Calling on Labour’s leader to whip the 262 Labour MPs behind a job-saving vote to keep Britain in the EU customs union, he said it would be “unforgivable” to do nothing in the face of evidence that the poor would be hit hardest from leaving the frictionless trading bloc.

“Taking a path of deliberate ambiguity in the hope we won’t offend anyone is not the principled stance that the vast majority of Labour’s membership expect from this leadership team,” writes Mr Leslie.

“This is the defining issue of our times and it is not going to go away. We have a responsibility to prevent the austerity that will hit the poorest hardest.”

Other senior Labour figures also warned that Labour’s new mass membership of idealistic young activists would become disillusioned if Mr Corbyn failed to act in case he offended Leave voters in the party’s old heartlands.

Former shadow communities secretary Emma Reynolds urged Mr Corbyn to let the membership vote on a Brexit strategy. “Jeremy Corbyn has always been keen on involving party members in policy-making so I don’t see why not, and we should discuss it at our next party conference because we didn’t discuss it last year. “

Will Dry, of pressure group Our Future, Our Choice said Labour’s stance was “morally dubious and politically empty”. He said most young Labour activists assumed Mr Corbyn was opposed to Brexit and would be disenchanted if he did not fight it.
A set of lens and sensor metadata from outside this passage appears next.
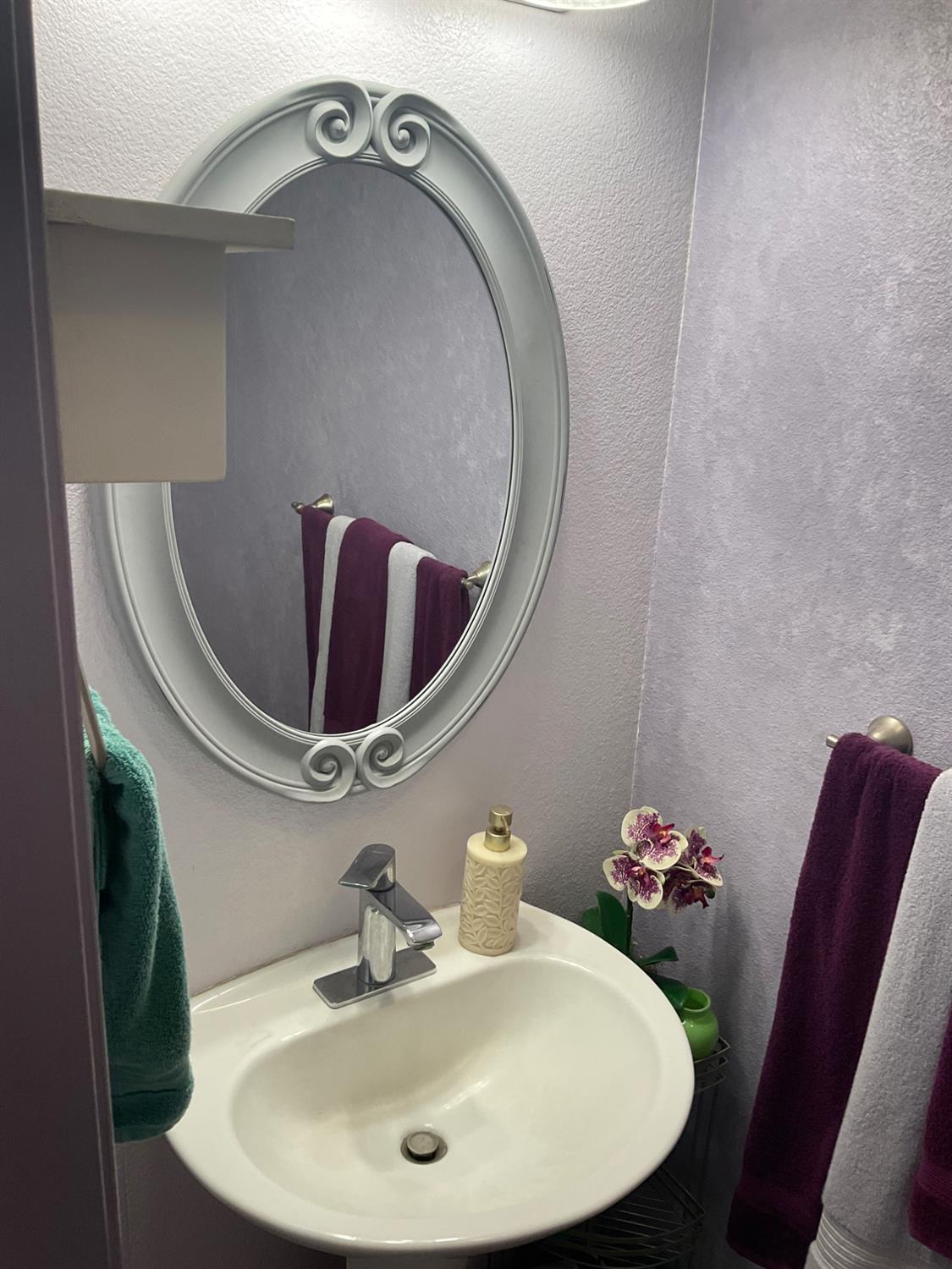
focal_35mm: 29
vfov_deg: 61.7
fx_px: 1063
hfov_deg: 48.2
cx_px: 476
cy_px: 634
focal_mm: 3
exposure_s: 1/120
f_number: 1.8
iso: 50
Meanwhile, Australia officials today warned that a customs union with the EU would hamper a future trade deal with the UK.

High Commissioner Alexander Downer said the two countries could do “substantially” more trade but only if Britain was free from EU rules.

“If you remain in the customs union then you would have no control over an independent trade policy,” he told the BBC’s Today.

A poll last week revealed Labour’s vote share would tumble from around 42 per cent to just 30 per cent if the party was seen to side with Conservatives in going ahead with Brexit – allowing the Tories to win a general election with a 12-point lead.

It comes as plans for a Commons vote instructing Mrs May to try to stay in the EU customs union were announced by former shadow business minister Chuka Umunna and Tory former Business Minister Anna Soubry.

In a bid to regain the initiative on Brexit after weeks of public Cabinet tensions, the Prime Minister is preparing two keynote addresses this month.

Speeches will also be made by three Brexiteers – Foreign Secretary Boris Johnson, Brexit Secretary David Davis, and International Trade Secretary Liam Fox – plus Remain-backer David Lidington, the Cabinet Office Minister.

Mrs May’s first address on post-Brexit UK-EU security will be made in Germany next Saturday.

Another speech in three weeks will set out her negotiating stance, following a special “away day” summit of the “Brexit war Cabinet” at Chequers.

Mrs May met Irish premier Leo Varadkar today for talks on ending the 13-month political stalemate in Northern Ireland. They were also likely to discuss how to avoid a hard border in Northern Ireland.

Britain should unilaterally abolish tariffs to give it an edge in Brexit talks and drive down prices for consumers, a new report from the Policy Exchange think tank said.